**Directions:** Quote the lines below word for word, from the line containing "uide you in selecting and acquiring" through the last line, with both ends included. Leave the pictures out.

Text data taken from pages

○ ○ ○

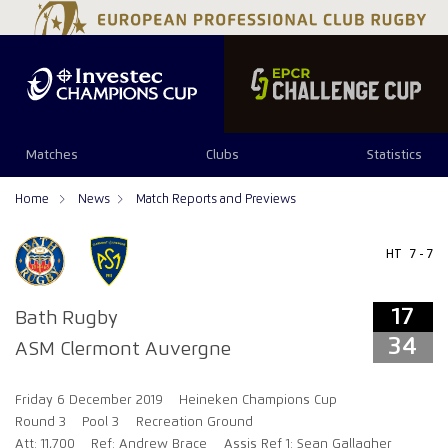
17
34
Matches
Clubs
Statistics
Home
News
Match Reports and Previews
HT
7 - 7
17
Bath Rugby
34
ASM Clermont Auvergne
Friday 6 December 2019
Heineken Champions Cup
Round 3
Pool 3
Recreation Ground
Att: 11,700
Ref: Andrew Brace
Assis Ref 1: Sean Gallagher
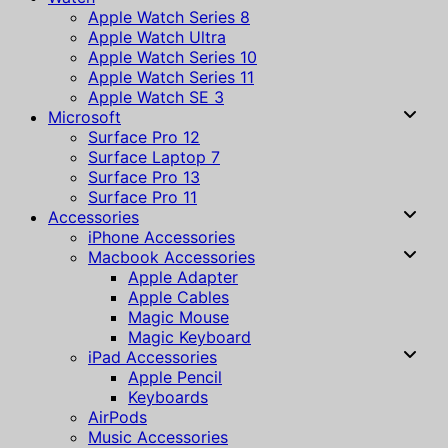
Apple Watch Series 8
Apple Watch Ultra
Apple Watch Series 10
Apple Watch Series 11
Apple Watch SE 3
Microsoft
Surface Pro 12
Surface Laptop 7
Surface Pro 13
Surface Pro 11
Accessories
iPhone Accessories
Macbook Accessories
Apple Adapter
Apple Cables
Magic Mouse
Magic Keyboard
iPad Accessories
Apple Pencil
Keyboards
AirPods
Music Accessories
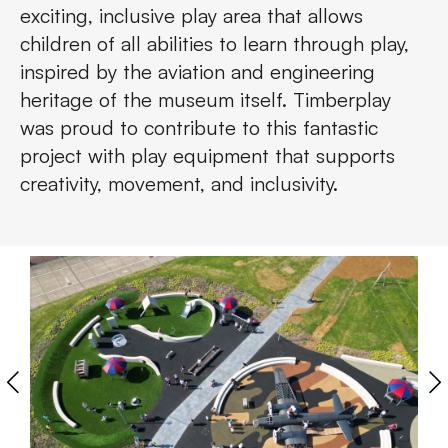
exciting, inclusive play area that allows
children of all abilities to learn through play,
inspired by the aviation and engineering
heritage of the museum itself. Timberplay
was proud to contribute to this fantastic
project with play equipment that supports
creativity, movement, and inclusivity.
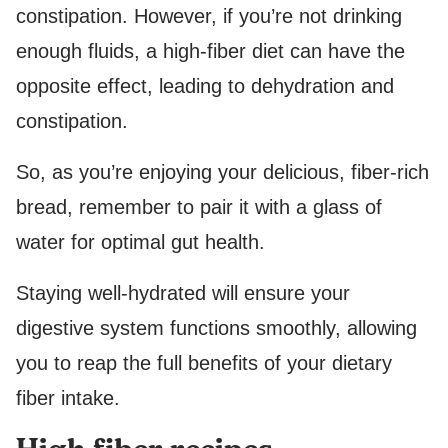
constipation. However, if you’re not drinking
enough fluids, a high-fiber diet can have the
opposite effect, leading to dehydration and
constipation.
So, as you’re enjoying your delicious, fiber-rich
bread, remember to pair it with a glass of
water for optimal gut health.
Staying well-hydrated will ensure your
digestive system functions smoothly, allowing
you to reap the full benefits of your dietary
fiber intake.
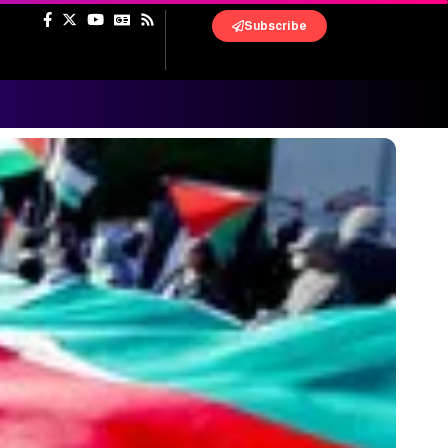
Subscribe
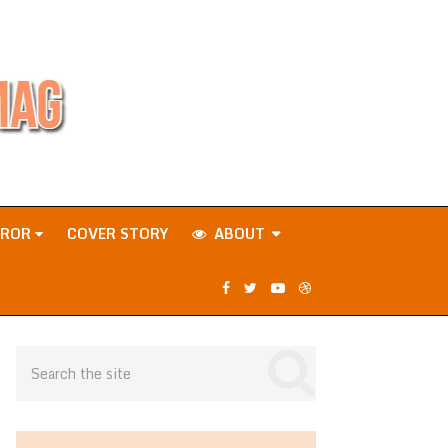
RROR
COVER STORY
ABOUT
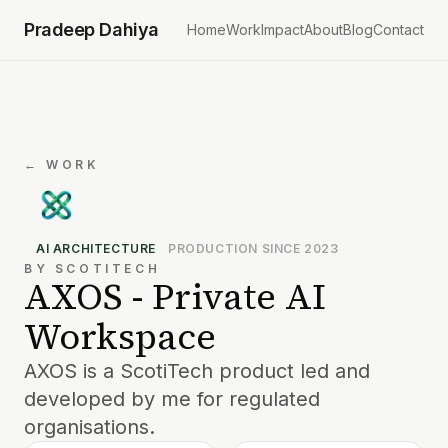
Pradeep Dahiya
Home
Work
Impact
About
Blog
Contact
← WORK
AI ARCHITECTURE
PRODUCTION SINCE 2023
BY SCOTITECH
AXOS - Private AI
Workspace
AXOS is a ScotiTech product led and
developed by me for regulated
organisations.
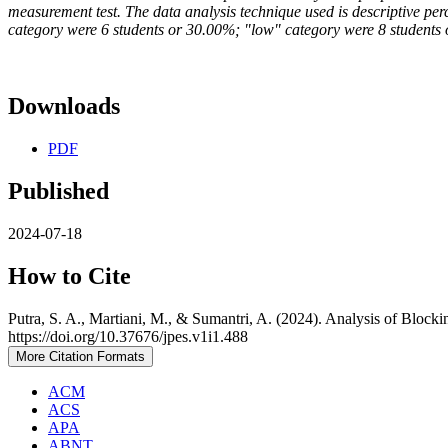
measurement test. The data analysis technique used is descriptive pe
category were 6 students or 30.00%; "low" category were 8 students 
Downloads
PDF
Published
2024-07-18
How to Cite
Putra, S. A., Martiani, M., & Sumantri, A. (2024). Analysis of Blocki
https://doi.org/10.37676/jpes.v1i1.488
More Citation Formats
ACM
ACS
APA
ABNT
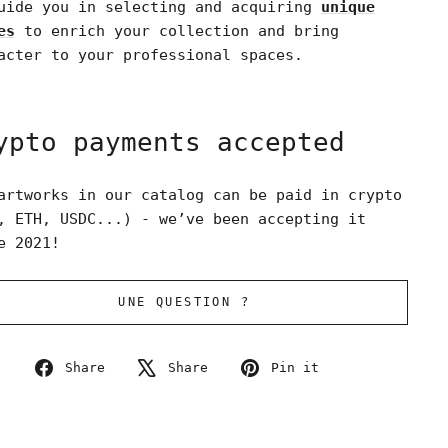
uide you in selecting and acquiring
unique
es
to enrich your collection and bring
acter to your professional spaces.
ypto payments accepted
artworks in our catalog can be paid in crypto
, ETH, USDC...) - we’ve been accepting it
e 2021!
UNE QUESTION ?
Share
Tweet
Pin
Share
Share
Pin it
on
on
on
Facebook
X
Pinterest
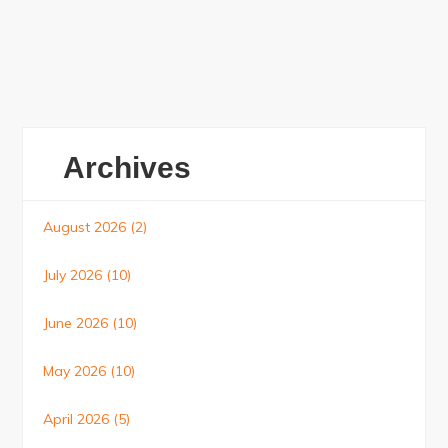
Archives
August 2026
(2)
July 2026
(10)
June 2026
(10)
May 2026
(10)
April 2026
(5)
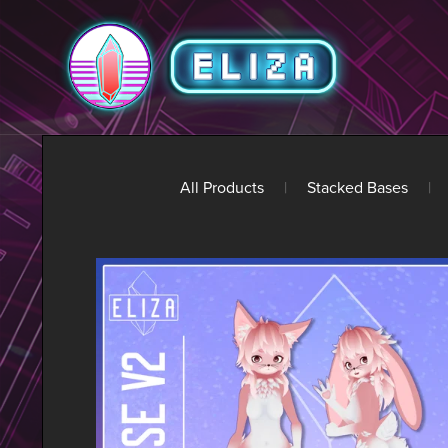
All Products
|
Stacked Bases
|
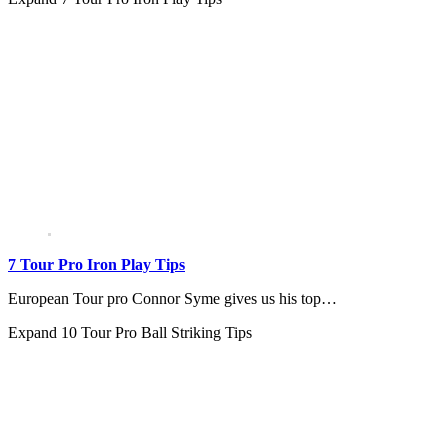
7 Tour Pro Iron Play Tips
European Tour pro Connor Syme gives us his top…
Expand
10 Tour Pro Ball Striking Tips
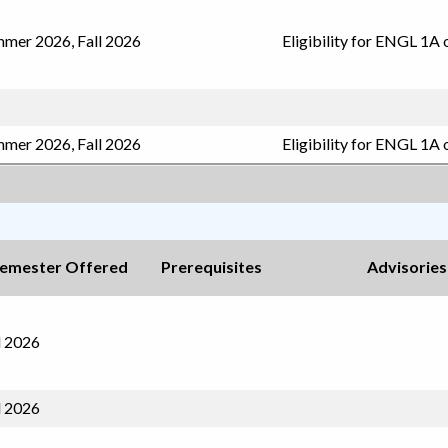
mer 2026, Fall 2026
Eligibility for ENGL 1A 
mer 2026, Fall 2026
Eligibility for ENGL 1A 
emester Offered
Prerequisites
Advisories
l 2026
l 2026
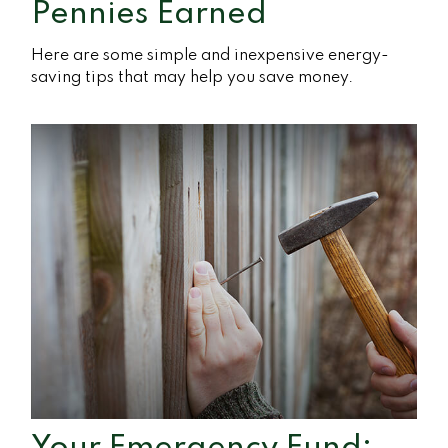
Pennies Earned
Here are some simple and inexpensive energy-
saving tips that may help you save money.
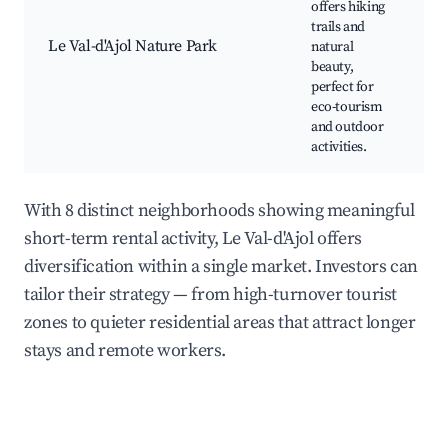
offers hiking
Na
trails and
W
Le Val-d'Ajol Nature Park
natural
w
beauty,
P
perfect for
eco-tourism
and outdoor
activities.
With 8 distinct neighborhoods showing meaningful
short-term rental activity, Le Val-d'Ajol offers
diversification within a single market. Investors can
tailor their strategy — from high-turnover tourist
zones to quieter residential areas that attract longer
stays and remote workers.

○ ○ ○

**Task response:**
uide you in selecting and acquiring
unique
es
to enrich your collection and bring
acter to your professional spaces.
ypto payments accepted
artworks in our catalog can be paid in crypto
, ETH, USDC...) - we’ve been accepting it
e 2021!
UNE QUESTION ?
Share
Tweet
Pin
Share
Share
Pin it
on
on
on
Facebook
X
Pinterest
Archives
August 2026
(2)
July 2026
(10)
June 2026
(10)
May 2026
(10)
April 2026
(5)
All Products
|
Stacked Bases
|
7 Tour Pro Iron Play Tips
European Tour pro Connor Syme gives us his top…
Expand
10 Tour Pro Ball Striking Tips
mer 2026, Fall 2026
Eligibility for ENGL 1A 
mer 2026, Fall 2026
Eligibility for ENGL 1A 
emester Offered
Prerequisites
Advisories
l 2026
l 2026
Pennies Earned
Here are some simple and inexpensive energy-
saving tips that may help you save money.
offers hiking
Na
trails and
W
Le Val-d'Ajol Nature Park
natural
w
beauty,
P
perfect for
eco-tourism
and outdoor
activities.
With 8 distinct neighborhoods showing meaningful
short-term rental activity, Le Val-d'Ajol offers
diversification within a single market. Investors can
tailor their strategy — from high-turnover tourist
zones to quieter residential areas that attract longer
stays and remote workers.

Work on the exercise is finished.